Unicode Group Releasing Message Format 2 Hopes for ‘Broad Adoption’ in Software Localization

MessageFormat 2.0

The Message Format Working Group (MFWG), a subgroup of the Unicode Common Locale Data Repository (CLDR) that develops the industry standard for software localization, has announced its initial release of Message Format 2.

The Message Format framework has been used to write and localize a significant number of software applications worldwide, and accounts for complex features of different languages – such as syntax, inflections, and gender – to output localized text that is grammatically correct in the target languages.

The release of Message Format 2 (MF2), which is the first update to the framework in over two decades, allows software developers to accommodate localization, internationalization, and globalization concepts in modern software coding.

This is because Message Format 2 organizes the translatable portions of messages into logical segments without the need for nesting or excessive amounts of code.

Addison Phillips, Chair of the Unicode Message Format Working Group, told Slator: “We designed MF2 to be portable, between resource formats and run time formats, with the hope there will be broad adoption.”

“What’s interesting about Message Format 2 is that we worked hard to make syntax embeddable. There are no Unicode escapes, no character escapes, or ASCII quote marks. Our syntax avoids these”, he added.

As for the benefits to linguists specialized in software localization, Phillips added that the translator “doesn’t have to change locale-specific fields as they are formatted automatically.”

The Role of Large Language Models in Software Localization

On the subject of large language models (LLMs) and their impact on software localization, Phillips told Slator that there are “multiple dimensions” to this in software localization.

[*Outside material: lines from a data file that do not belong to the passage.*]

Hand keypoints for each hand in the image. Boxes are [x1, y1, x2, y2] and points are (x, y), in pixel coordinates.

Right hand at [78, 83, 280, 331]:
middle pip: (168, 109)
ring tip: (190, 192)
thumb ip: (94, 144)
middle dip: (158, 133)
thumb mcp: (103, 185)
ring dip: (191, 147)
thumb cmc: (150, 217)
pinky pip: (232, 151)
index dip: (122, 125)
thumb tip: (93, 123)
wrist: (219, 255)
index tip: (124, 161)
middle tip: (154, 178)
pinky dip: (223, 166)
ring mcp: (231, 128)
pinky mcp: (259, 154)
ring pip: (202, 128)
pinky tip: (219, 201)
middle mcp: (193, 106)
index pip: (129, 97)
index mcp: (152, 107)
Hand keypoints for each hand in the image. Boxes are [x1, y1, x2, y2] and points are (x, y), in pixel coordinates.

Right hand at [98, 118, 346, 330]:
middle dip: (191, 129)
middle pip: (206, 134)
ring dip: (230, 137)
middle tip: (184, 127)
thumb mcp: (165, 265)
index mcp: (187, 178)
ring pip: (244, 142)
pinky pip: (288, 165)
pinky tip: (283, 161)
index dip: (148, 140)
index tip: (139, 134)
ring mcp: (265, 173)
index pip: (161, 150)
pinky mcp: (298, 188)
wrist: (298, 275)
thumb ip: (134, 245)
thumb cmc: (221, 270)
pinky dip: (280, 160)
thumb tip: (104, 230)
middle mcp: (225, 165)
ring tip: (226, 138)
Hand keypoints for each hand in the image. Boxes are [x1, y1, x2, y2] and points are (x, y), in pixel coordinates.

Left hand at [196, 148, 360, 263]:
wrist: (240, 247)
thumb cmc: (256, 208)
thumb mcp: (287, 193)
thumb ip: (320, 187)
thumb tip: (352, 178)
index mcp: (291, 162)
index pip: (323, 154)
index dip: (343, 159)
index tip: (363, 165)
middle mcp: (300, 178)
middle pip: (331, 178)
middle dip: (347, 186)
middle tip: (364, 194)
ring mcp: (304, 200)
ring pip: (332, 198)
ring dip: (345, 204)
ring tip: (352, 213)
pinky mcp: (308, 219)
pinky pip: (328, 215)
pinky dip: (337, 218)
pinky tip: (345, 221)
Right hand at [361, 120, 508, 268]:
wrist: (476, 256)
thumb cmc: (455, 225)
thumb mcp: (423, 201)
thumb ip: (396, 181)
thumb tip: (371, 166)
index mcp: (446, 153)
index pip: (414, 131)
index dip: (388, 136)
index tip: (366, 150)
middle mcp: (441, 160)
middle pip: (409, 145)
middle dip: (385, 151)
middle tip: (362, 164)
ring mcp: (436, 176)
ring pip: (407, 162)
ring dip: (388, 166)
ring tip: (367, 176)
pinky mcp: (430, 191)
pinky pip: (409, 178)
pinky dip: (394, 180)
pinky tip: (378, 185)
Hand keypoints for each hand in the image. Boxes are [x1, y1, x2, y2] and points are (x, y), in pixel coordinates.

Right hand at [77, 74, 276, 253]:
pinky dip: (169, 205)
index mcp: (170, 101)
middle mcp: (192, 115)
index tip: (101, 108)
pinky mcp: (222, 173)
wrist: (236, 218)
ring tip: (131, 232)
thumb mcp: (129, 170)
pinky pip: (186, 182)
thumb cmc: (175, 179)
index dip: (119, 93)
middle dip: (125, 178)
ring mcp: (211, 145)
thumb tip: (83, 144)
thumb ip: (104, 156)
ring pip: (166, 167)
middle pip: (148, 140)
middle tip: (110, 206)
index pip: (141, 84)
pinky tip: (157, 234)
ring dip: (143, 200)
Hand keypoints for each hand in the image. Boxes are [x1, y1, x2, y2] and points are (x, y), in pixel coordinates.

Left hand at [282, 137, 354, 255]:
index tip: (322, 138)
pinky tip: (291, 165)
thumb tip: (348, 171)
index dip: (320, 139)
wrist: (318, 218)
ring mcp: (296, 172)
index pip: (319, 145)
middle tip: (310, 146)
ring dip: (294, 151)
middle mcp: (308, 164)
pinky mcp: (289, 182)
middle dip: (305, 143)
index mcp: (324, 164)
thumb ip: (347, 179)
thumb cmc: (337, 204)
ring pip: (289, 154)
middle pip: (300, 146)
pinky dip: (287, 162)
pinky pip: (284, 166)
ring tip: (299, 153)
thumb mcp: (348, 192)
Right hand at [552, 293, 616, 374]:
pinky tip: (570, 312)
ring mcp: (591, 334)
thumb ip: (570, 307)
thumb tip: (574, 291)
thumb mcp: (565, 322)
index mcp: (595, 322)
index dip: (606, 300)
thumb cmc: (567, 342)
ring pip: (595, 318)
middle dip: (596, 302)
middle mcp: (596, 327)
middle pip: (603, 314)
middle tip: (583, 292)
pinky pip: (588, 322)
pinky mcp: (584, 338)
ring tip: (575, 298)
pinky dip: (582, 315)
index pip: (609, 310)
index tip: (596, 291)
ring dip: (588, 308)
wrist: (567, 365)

While there are reasonable solutions to many localization problems in modern interfaces that use extensive user-generated content or runtime-generated text, Phillips said that in general, LLMs are “too large to run in many devices or applications” and make quality management “difficult”.

In addition, he mentioned that not every LLM is customized to every language and locale.

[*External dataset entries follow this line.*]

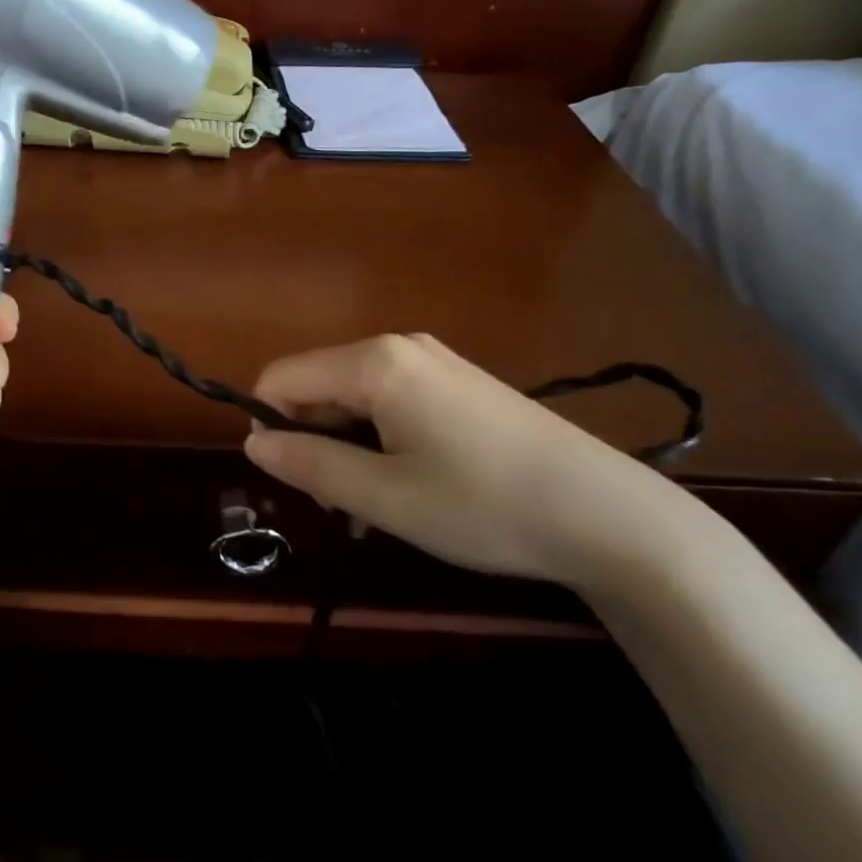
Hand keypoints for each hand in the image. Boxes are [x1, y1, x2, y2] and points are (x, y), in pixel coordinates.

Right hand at [243, 334, 671, 584]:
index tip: (292, 481)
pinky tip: (407, 485)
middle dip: (311, 440)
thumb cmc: (484, 505)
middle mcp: (398, 347)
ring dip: (346, 446)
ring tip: (373, 507)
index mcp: (373, 362)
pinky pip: (391, 400)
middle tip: (339, 505)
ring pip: (354, 396)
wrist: (609, 515)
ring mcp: (433, 361)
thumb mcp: (384, 497)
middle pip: (318, 384)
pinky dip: (380, 439)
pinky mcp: (458, 382)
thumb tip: (253, 444)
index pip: (281, 377)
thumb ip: (310, 466)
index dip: (269, 426)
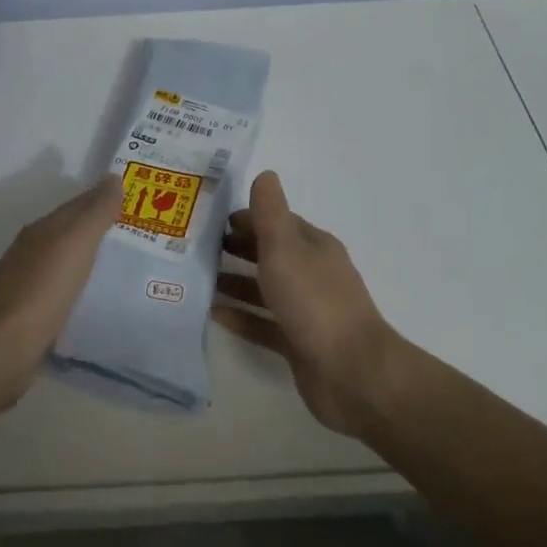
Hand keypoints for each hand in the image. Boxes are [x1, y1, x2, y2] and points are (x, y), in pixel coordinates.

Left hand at [0, 175, 122, 414]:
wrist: (1, 347)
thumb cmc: (41, 289)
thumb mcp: (74, 243)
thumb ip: (95, 213)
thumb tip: (112, 177)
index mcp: (42, 230)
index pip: (79, 205)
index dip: (105, 199)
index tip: (139, 199)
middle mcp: (34, 252)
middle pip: (73, 233)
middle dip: (103, 230)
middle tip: (142, 233)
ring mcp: (31, 285)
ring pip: (69, 263)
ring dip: (93, 260)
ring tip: (130, 265)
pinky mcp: (34, 316)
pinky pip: (66, 292)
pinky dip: (84, 288)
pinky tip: (99, 298)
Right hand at [213, 170, 399, 435]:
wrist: (352, 372)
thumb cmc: (315, 302)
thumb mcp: (286, 249)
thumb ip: (270, 213)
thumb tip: (265, 174)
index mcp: (313, 247)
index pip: (276, 222)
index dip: (246, 218)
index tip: (209, 219)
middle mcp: (311, 274)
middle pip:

On the potential use cases of LLMs in software localization, Phillips told Slator “there’s going to be a role for that in message management and creation. For now, using LLMs to mutate gender, for example, are too large to be reasonably handled.”

Connect the Dots

Phillips hopes that MF2 will “connect the dots a little better”. The framework’s syntax was designed with extension mechanisms built-in, and includes evolving function registries, among other developments.

While MF2 is currently in tech preview, software developers can now deploy MF2 and submit initial feedback, before the approved release in fall 2024.